Speed up model in Turing

Note that I am new to Turing as well as to Bayesian inference.
I have to following simple Bayesian linear regression model. (This is pretty much the tutorial example)

    Turing.@model function linear_regression(x, y)
        s ~ Distributions.truncated(Distributions.Normal(0, 10), 0, Inf)
        b ~ Distributions.MvNormal(zeros(size(x, 2)), 1)
        y ~ Distributions.MvNormal(x * b, s)
    end

    model = linear_regression(X_train_norm, y_train_norm)
    chain = Turing.sample(model, Turing.NUTS(0.65), 1000)
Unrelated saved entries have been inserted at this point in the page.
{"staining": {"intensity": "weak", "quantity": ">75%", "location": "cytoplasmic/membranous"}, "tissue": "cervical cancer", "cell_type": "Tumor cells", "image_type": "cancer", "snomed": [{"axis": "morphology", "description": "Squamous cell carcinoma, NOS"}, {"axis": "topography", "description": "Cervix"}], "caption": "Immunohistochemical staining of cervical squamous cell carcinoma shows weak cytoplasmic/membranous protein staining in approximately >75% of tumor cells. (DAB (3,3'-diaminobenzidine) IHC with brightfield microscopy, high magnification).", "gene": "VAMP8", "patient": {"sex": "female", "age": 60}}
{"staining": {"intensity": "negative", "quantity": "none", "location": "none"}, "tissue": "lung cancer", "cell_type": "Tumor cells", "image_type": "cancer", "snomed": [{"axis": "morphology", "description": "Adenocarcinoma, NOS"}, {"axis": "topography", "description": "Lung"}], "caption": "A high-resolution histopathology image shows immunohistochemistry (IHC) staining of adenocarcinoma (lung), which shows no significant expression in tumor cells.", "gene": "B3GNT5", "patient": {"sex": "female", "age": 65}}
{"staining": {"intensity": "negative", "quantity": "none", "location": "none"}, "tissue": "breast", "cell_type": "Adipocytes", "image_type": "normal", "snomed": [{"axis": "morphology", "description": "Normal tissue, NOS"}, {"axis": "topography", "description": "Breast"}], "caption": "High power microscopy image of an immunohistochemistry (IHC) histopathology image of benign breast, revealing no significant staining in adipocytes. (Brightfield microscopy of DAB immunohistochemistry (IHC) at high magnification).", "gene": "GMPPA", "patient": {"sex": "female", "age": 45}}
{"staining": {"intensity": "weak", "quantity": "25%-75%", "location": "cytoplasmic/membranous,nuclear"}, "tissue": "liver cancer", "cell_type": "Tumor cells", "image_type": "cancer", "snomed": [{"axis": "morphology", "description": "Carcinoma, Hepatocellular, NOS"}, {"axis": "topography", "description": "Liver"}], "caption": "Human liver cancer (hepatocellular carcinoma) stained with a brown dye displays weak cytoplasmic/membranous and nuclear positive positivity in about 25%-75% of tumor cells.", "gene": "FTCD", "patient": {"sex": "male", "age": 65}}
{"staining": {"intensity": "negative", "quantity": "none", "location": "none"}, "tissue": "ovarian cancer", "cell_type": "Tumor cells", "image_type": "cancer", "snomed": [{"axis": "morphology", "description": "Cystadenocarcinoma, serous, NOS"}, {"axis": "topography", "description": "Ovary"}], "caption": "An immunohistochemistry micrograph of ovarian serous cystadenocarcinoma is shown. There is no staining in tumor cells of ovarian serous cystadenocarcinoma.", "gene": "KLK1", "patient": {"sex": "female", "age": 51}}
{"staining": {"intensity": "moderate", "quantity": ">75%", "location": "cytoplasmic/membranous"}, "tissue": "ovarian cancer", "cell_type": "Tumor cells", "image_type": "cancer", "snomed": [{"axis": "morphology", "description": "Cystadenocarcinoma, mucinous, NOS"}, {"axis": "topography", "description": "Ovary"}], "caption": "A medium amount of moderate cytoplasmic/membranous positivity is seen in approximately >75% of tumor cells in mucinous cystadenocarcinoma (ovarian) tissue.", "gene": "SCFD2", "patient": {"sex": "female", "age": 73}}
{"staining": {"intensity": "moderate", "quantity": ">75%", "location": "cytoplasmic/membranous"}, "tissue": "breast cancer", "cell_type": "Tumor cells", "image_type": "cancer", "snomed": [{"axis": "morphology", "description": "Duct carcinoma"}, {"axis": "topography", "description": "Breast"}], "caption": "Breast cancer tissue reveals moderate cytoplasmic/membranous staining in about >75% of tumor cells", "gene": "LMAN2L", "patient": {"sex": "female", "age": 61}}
where X_train_norm and y_train_norm have been both normalized.
The size of X is 5760x74

The model works for smaller sample sizes and less predictors (360x20 @ 20s) but with the data size from above from above it takes such a long time that I simply stopped it.

Is there something wrong? Are other samplers better for this job? Is there something obvious that I can do to speed it up?

My goal is to make a Markov switching model where in each regime the model is a linear regression.

I mean, that’s a lot of data, so it’s not surprising that it’s taking you a long time. The only fix I would suggest is using ReverseDiff, with

Turing.setadbackend(:reversediff)

at the top of your script, after you import Turing.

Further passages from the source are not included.